Profesionalisme, transparansi, akuntabilitas, hingga pemanfaatan data dinilai menjadi fondasi utama agar zakat mampu memberikan dampak nyata terhadap peningkatan kesejahteraan masyarakat.
Komitmen tersebut disampaikan Asisten I Setdaprov Riau sekaligus Pengawas BAZNAS Riau, Zulkifli Syukur, saat membuka kegiatan BAZNAS Strategic Development (BSD) 2026 di Hotel Aryaduta Pekanbaru, Selasa (7/7/2026).
Dalam kesempatan itu, Zulkifli mengapresiasi penyelenggaraan BSD 2026 sebagai langkah strategis untuk meningkatkan kapasitas kelembagaan BAZNAS di tingkat provinsi maupun kabupaten/kota di Riau.
Menurutnya, tantangan pengelolaan zakat saat ini membutuhkan sistem yang semakin adaptif dan berorientasi pada hasil.
"Zakat harus dikelola dengan kepemimpinan yang kuat, tata kelola yang rapi, data yang akurat, strategi penghimpunan yang tepat, penyaluran yang terukur, serta komunikasi publik yang mampu membangun kepercayaan masyarakat," kata Zulkifli.
Ia menegaskan, penguatan institusi BAZNAS bukan sekadar memperbaiki organisasi, tetapi juga menjadi bagian penting dalam mendukung pembangunan daerah yang lebih sejahtera, adil, dan memiliki daya saing.
Dalam arahannya, Zulkifli memaparkan lima fokus utama yang perlu menjadi perhatian seluruh pengelola zakat di Riau.
Prioritas pertama adalah memperkuat tata kelola zakat secara profesional, transparan, dan akuntabel.
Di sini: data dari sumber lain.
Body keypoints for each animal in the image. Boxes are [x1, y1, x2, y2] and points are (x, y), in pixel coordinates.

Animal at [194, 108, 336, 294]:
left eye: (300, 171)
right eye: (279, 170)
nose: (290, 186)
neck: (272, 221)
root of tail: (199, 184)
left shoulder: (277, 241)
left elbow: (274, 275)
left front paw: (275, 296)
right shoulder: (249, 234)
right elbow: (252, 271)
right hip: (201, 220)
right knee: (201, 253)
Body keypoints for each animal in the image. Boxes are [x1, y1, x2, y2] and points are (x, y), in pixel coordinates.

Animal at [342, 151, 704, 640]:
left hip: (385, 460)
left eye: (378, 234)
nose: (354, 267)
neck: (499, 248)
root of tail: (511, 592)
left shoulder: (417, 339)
Menurutnya, setiap dana zakat yang dihimpun merupakan amanah masyarakat yang harus dipertanggungjawabkan secara terbuka.
Selanjutnya, BAZNAS diminta terus meningkatkan kepercayaan para muzaki melalui pelayanan yang lebih cepat, mudah, dan terbuka.
Digitalisasi layanan zakat, infak, dan sedekah juga dinilai menjadi kebutuhan agar pelayanan mampu mengikuti perkembangan teknologi.
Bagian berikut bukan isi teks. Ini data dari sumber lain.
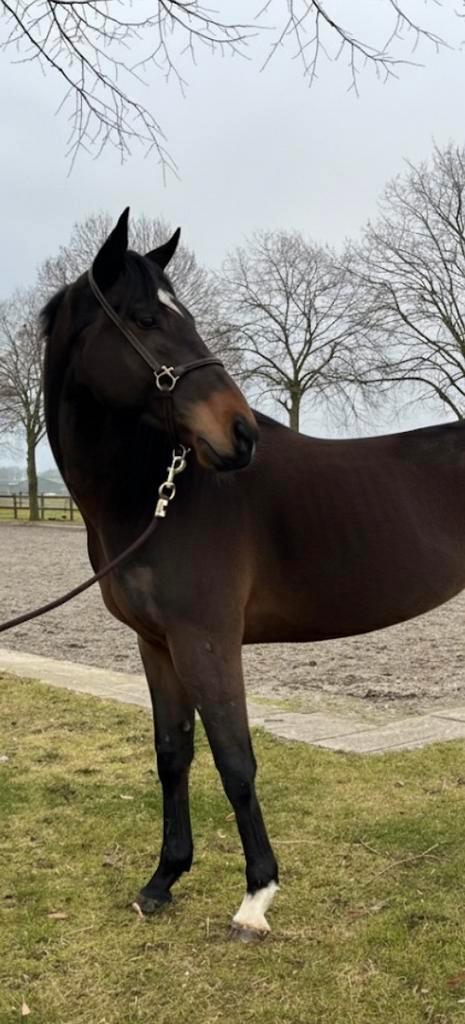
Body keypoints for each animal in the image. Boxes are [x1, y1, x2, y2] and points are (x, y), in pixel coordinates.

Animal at [42, 208, 465, 941]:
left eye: (181, 315)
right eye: (144, 318)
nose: (239, 434)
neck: (156, 492)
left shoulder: (207, 639)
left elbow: (234, 759)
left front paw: (255, 898)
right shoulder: (157, 645)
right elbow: (172, 754)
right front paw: (162, 881)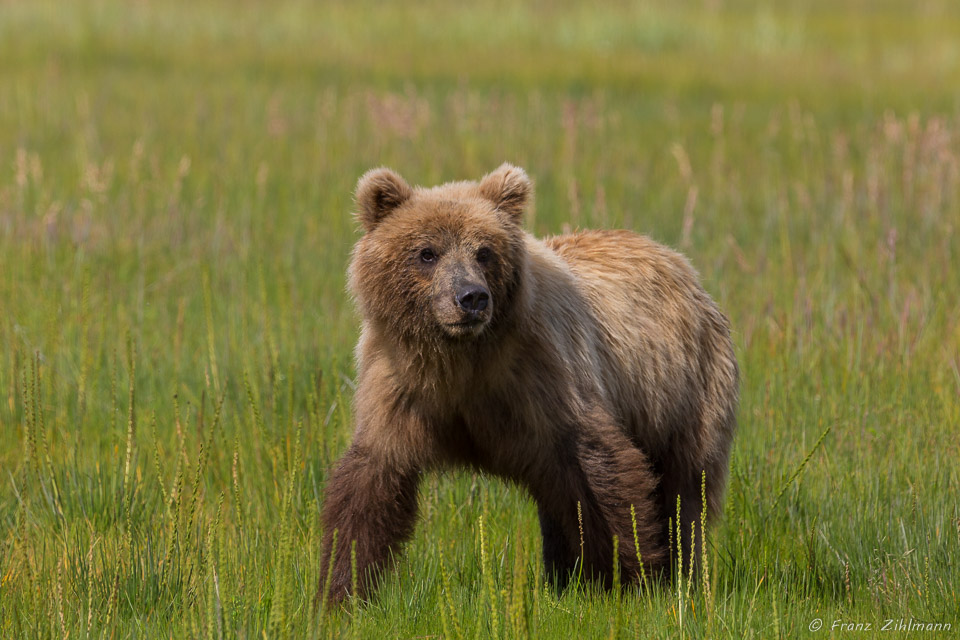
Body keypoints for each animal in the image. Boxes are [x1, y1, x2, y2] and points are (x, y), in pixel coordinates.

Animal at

Selain itu, ia menekankan pentingnya penyaluran zakat berbasis data yang valid sehingga bantuan benar-benar diterima oleh masyarakat yang berhak.
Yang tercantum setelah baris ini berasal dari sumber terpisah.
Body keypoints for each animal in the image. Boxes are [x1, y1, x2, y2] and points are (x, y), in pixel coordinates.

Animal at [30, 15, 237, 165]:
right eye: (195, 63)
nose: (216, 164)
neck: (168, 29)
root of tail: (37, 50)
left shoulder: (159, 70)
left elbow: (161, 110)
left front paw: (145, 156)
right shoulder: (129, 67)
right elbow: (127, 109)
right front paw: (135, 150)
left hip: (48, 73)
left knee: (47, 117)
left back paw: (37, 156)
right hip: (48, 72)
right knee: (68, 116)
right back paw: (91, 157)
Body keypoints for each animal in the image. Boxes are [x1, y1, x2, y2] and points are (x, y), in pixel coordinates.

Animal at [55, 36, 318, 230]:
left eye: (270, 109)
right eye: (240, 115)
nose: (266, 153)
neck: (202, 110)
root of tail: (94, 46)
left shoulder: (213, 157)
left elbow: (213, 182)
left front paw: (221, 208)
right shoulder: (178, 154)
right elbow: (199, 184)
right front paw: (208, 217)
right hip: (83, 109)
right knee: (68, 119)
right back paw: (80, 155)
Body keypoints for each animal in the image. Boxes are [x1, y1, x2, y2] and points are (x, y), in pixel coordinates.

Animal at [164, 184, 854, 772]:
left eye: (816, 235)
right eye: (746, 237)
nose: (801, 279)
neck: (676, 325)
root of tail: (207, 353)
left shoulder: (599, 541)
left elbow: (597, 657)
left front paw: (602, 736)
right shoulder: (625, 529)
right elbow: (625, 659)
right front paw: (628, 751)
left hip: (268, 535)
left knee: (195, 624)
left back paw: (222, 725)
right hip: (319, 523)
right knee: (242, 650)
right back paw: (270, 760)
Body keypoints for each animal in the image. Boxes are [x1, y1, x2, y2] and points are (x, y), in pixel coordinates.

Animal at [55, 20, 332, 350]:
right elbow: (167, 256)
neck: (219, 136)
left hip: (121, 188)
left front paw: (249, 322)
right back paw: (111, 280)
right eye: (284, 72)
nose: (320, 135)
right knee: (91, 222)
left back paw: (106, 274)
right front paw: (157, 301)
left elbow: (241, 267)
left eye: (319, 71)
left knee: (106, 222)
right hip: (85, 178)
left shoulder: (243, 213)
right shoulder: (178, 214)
Integrasi data mustahik dengan pemerintah daerah dinilai dapat mencegah tumpang tindih bantuan sekaligus meningkatkan efektivitas distribusi.
Tidak hanya berfokus pada bantuan konsumtif, Zulkifli juga mendorong agar zakat diarahkan menjadi instrumen pemberdayaan ekonomi masyarakat.
Program seperti bantuan modal usaha, pelatihan keterampilan, pendampingan usaha keluarga, hingga peningkatan kapasitas sumber daya manusia diharapkan mampu menciptakan mustahik yang lebih mandiri.
Penguatan kolaborasi juga menjadi poin penting dalam pengembangan pengelolaan zakat.
Sinergi antara BAZNAS provinsi, BAZNAS kabupaten/kota, pemerintah daerah, dunia usaha, perguruan tinggi, serta berbagai elemen masyarakat dinilai akan memperluas manfaat program yang dijalankan.
Zulkifli berharap kegiatan BAZNAS Strategic Development 2026 mampu menghasilkan perubahan nyata dalam pola kerja seluruh pengelola zakat di Provinsi Riau.
"Tetapi mampu menghasilkan perubahan pola kerja yang lebih profesional sehingga manfaat zakat semakin dirasakan masyarakat di seluruh Provinsi Riau," tutupnya.